* INSTRUCTION A: Output every line of the rows that follow the auction announcement as a JSON list of strings, one string per line, with blank lines omitted. Leave the pictures out of the list.
* INSTRUCTION B: Write what comes next in the announcement about Sotheby's spring sale of 19th Century European Art, picking up after its final sentence.
*** EXTRACT ***
NEW YORK.- Sotheby’s spring auction of 19th Century European Art in New York will be held on April 18, 2007, and will feature a broad selection of paintings and sculpture of the highest quality across all areas of the category. The auction is highlighted by a strong selection of Victorian paintings, including a masterpiece by John William Waterhouse; Impressionist and racing scenes by Sir Alfred Munnings; the most important private collection of works by Rosa Bonheur ever assembled (including a large scale watercolor version of her famous painting, The Horse Fair); as well as numerous paintings which have been off the market for many years, including some that have been lost since they were first exhibited in the 19th century. The sale will also feature important works by Jean Auguste Dominique Ingres, Jean-Baptiste-Camille Corot, and William Bouguereau, among others. Prior to their sale on April 18th, the works will be on public exhibition in Sotheby’s 5th floor galleries from April 13th through April 17. The sale of approximately 275 lots is expected to bring $19/27 million.
*** DATA UNDER STUDY ***
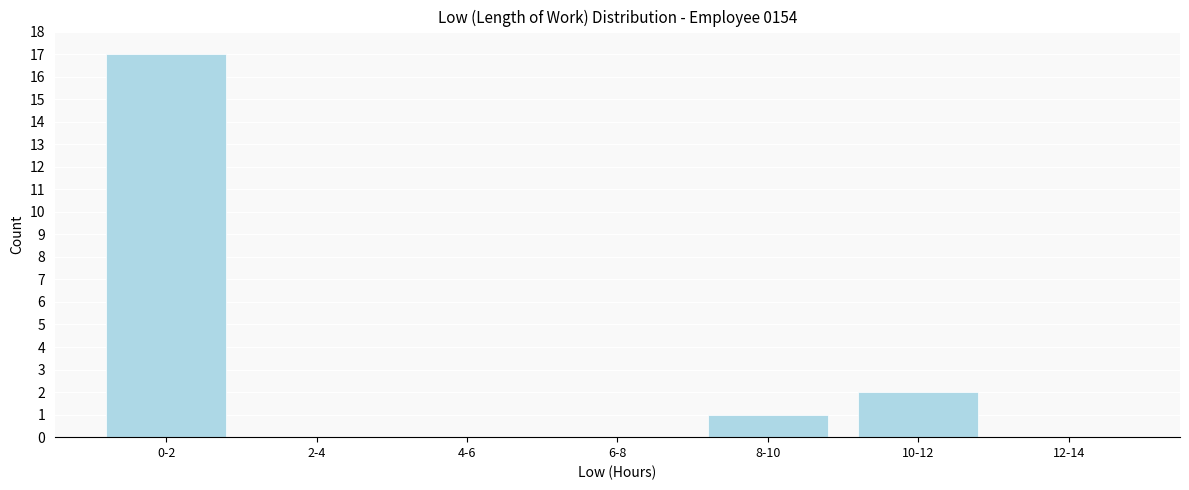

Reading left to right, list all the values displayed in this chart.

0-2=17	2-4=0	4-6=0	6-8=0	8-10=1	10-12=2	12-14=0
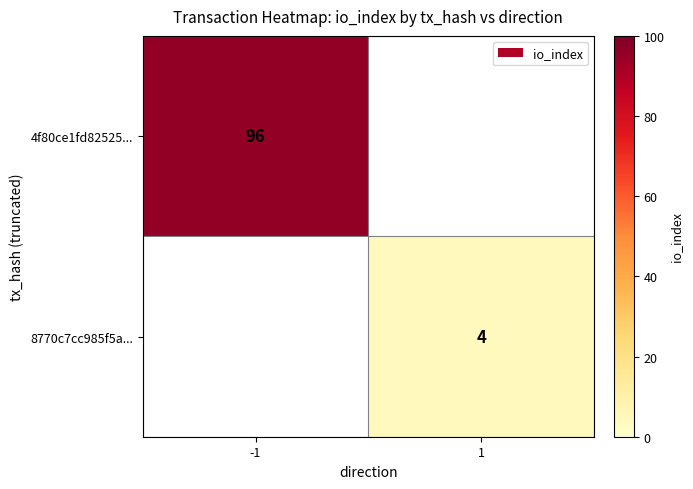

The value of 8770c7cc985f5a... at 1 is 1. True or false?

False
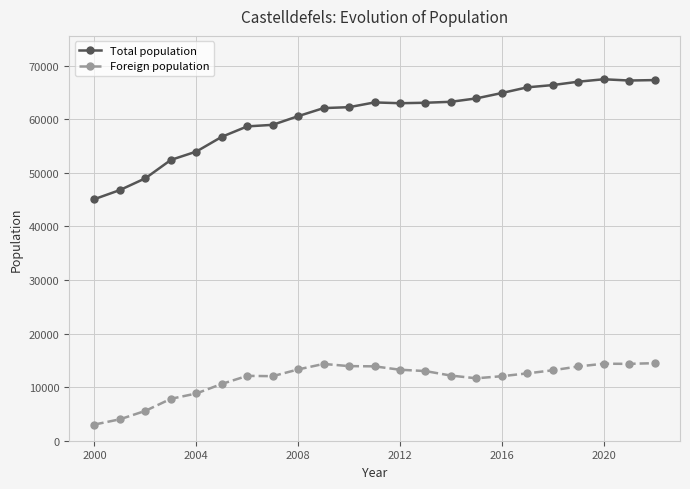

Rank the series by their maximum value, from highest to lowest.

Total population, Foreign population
***
* OUTPUT A:
[
  "Reading left to right, list all the values displayed in this chart.",
  "0-2=17\t2-4=0\t4-6=0\t6-8=0\t8-10=1\t10-12=2\t12-14=0",
  "The value of 8770c7cc985f5a... at 1 is 1. True or false?",
  "False",
  "Rank the series by their maximum value, from highest to lowest.",
  "Total population, Foreign population"
]

* OUTPUT B:
Included in the offering of works by Bonheur, from an important private collection assembled over a period of 20 years, will be a large scale watercolor replica of Bonheur’s most renowned painting, The Horse Fair (est. $250/350,000). The original has been at The Metropolitan Museum of Art since the auction of American millionaire Alexander T. Stewart’s collection in 1887 and remains one of their most popular paintings to date. Painted in 1867, the watercolor version replicates the action and movement of the large oil, but in a more delicate medium. Bonheur made many preliminary sketches and studies for her large painting exhibited at the Paris Salon of 1853. The influence of Delacroix and Géricault was crucial in the Salon painting, and Delacroix himself expressed his admiration for the work in his journal. Rosa Bonheur (1922-1899) was considered the most important female artist of her time. Among the other exceptional works by Bonheur being offered is Spanish Muleteers Crossing the Pyrenees from 1857 (est. $150/200,000) and King of the Forest from 1897. Throughout her career, Bonheur often chose to depict lone animals in their native settings, and in doing so, she bestows an air of nobility on her impressive subjects.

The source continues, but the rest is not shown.